Bug #35165 Logging to table is slow for large queries
Submitted: 8 Mar 2008 17:48 Modified: 12 Mar 2008 21:48
Reporter: Davi Arnaut (OCA) Email Updates:
Status: Verified Impact on me:
None 
Category:MySQL Server: CSV Severity:S5 (Performance)
Version:5.1 OS:Any
Assigned to: CPU Architecture:Any
Tags: log, performance
Triage: Triaged: D4 (Minor) / R1 (None/Negligible) / E2 (Low)

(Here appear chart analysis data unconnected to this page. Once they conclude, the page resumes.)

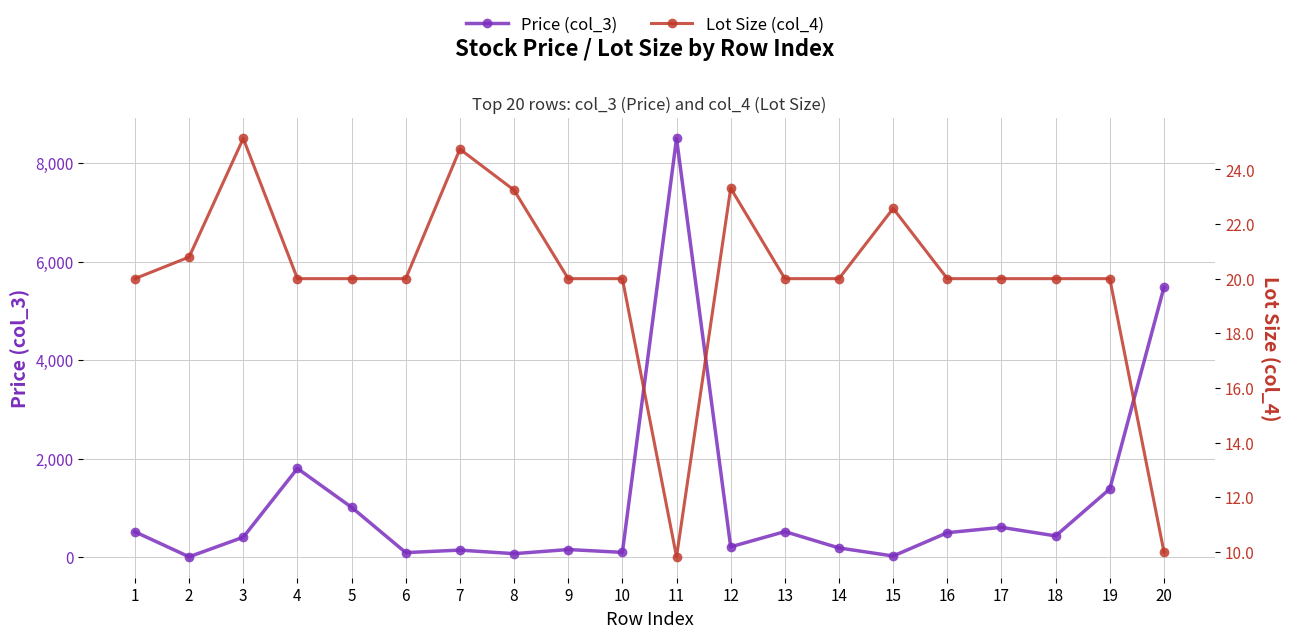

Where is Price (col_3) nearest to the value 4256?

20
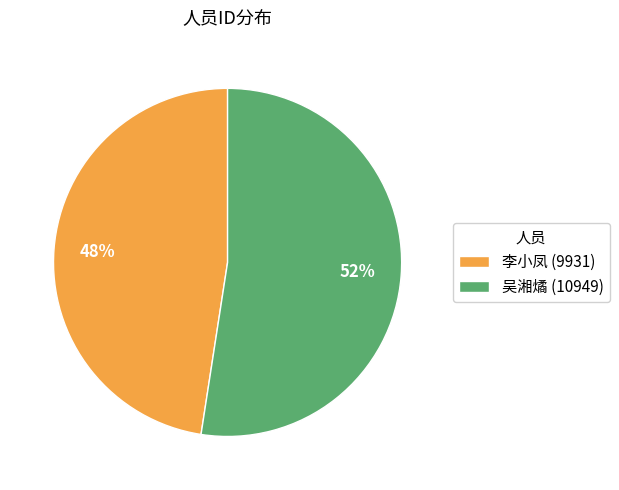

The 李小凤 (9931) slice represents 34% of the pie. True or false?

False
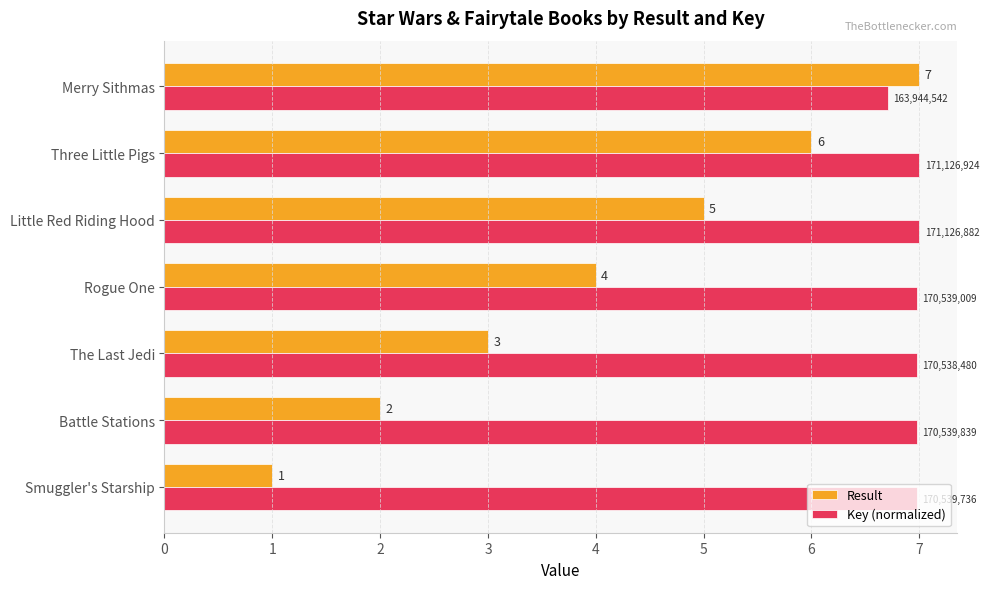

Rank the series at Rogue One from highest to lowest value.

Key (normalized), Result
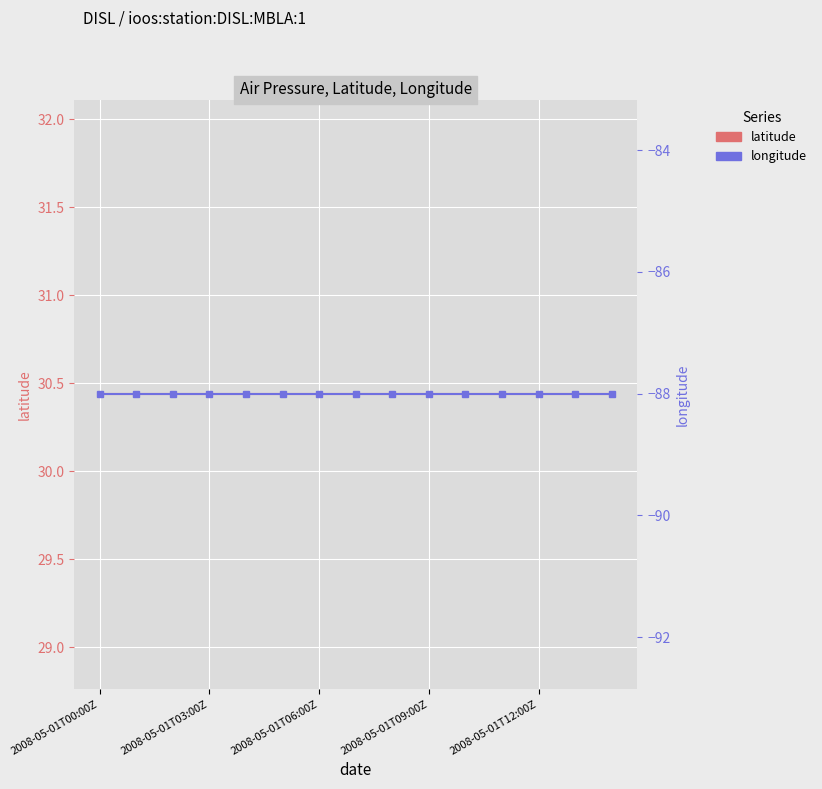

True or false: longitude and latitude cross at least once.

False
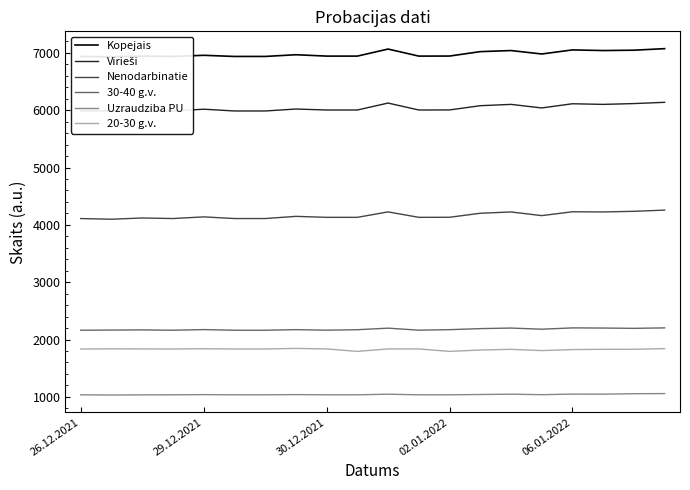

True or false: Virieši has a value of 6101 at 17.

True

[8 Mar 2008 17:48] Davi Arnaut
Description:
The problem is in the ha_tina::encode_quote function. The initial reserved size for the the quoted format buffer (string) is 4096 bytes. If a query is larger than 4096 bytes, the buffer is reallocated every time the buffer is full to it's size plus eight bytes. If the query is much larger than 4096 bytes, this causes excessive reallocation (every eight bytes added to the buffer), probably leading to lot's of memory copying and lock contention inside malloc.

How to repeat:
CREATE TABLE t1 (a text);
let $text= `SELECT REPEAT("a", 100000)`;
eval INSERT INTO t1 VALUES ("$text");

Suggested fix:
Rework the ha_tina::encode_quote function to calculate the final size of the buffer and allocate only once and to use standard and optimized (memchr, memcpy) functions for buffer scanning and copying.
[17 Mar 2008 19:57] Davi Arnaut
Partial patch

Attachment: csv-encode-quote.patch (, text), 2.62 KiB.

[17 Mar 2008 19:58] Davi Arnaut
The above patch speeds up things a bit in my testing, but it still has a problem that it will cause a reallocation for string which are not nul terminated. Patch also removes bogus *ptr++.
[25 Mar 2009 8:17] Alexey Kopytov
This bug was the reason for bug #43801 "mysql.test takes too long, fails due to expired timeout on debx86-b in PB".